GLAMbox is a Python toolbox for investigating the association between gaze allocation and decision behaviour, and applying the Gaze-weighted Linear Accumulator Model (Thomas, Molter et al., 2019, full text available online).

See the GLAMbox paper for detailed background, model description and example applications.

Installation

GLAMbox is written for Python 3.7 and requires a working Python environment running on your computer. We recommend to install the Anaconda Distribution (available for all major platforms). With the Python environment fully set up, the GLAMbox module can be installed from the command line using pip:

pip install glambox

This command also installs all of GLAMbox’s dependencies, which are listed in the requirements.txt file in the Github repository.

Tip

Using conda you can install glambox into a new environment, separate from your base environment:

  1. Create a new environment named glambox: conda create -n glambox python=3.7
  2. Activate it: conda activate glambox
  3. Install the glambox module and its dependencies: pip install glambox

Quickstart

Fitting the GLAM to a dataset can be done in just a few lines of code:

import glambox as gb
import pandas as pd

# load dataset (format must be GLAMbox compatible, of course)
data = pd.read_csv('data.csv')

# create the GLAM model object
model = gb.GLAM(data)

# build the PyMC3 model
model.make_model(kind='individual')

# perform MCMC sampling
model.fit()

# inspect parameter estimates
print(model.estimates)

# predict data using MAP estimates, save predictions
model.predict()
model.prediction.to_csv('prediction.csv')

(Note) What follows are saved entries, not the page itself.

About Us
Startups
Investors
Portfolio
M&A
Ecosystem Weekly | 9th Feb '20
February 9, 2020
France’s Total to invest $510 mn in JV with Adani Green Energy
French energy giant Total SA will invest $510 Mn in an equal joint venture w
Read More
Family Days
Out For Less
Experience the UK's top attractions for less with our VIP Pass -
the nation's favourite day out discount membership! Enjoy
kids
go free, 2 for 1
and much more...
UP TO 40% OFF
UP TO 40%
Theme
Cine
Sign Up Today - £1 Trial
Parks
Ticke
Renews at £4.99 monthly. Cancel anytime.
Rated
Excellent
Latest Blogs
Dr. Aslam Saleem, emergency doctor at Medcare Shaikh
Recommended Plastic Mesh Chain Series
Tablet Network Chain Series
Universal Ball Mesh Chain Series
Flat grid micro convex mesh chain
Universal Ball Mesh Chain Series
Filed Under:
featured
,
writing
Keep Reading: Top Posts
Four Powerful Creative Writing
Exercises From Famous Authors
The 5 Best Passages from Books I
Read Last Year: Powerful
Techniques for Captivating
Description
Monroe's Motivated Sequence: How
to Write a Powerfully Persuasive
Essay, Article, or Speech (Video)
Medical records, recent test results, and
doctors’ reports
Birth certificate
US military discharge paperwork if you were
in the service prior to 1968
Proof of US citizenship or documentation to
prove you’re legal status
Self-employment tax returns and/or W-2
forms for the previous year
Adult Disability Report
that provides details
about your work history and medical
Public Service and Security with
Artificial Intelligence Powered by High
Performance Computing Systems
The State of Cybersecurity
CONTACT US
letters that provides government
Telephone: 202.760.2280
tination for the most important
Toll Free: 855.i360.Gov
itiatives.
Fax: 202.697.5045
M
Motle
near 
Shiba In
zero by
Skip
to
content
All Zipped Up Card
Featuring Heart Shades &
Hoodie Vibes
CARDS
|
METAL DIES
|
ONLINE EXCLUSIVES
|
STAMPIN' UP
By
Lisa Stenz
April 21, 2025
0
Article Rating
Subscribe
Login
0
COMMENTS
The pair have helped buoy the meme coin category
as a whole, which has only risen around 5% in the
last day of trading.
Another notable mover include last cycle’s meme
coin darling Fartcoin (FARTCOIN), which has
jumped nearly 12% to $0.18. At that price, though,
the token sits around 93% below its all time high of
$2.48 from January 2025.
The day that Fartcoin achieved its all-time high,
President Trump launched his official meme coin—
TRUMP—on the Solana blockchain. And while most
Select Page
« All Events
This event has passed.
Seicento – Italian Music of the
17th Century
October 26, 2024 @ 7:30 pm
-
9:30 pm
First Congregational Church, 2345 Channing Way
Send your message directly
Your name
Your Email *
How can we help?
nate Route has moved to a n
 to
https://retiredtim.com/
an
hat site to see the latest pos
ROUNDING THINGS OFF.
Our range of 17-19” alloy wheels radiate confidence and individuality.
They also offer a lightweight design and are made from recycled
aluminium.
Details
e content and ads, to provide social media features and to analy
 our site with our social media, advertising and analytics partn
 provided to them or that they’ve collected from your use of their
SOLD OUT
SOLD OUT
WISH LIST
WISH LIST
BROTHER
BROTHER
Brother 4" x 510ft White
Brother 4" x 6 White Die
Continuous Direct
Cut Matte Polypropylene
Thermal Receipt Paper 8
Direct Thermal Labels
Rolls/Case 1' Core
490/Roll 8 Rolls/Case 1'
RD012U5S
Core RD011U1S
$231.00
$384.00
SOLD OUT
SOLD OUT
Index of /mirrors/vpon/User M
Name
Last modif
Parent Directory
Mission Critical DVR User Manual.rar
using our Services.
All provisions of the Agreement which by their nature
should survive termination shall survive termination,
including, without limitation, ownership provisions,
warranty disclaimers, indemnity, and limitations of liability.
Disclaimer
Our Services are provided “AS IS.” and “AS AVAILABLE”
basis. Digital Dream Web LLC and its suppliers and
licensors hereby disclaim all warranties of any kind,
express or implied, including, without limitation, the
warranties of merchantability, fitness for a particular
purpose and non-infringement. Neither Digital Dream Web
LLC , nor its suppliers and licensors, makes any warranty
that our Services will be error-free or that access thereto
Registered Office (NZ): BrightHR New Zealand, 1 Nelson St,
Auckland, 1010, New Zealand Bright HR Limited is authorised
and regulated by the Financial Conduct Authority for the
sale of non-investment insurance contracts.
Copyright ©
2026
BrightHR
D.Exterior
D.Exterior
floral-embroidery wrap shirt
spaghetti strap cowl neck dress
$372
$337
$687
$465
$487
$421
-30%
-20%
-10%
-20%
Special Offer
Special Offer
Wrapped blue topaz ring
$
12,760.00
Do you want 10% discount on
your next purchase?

A more detailed overview of the available functions can be found in the Basic Usage section and the API Reference.

Application Examples

This documentation includes the three usage examples outlined in the GLAMbox paper with full code. The original Jupyter notebook files for these examples can be found in the examples folder in the Github repository. When downloaded and run with Jupyter (also included in the Anaconda Python distribution), the notebooks can be ran interactively.

Example 1: Individual gaze biases

In this example, we demonstrate individual model fitting, model comparisons between model variants, and out-of-sample prediction.

Example 2: Hierarchical parameter estimation

In the second example, we demonstrate how to setup a hierarchical model with multiple groups, and compare parameter estimates between groups.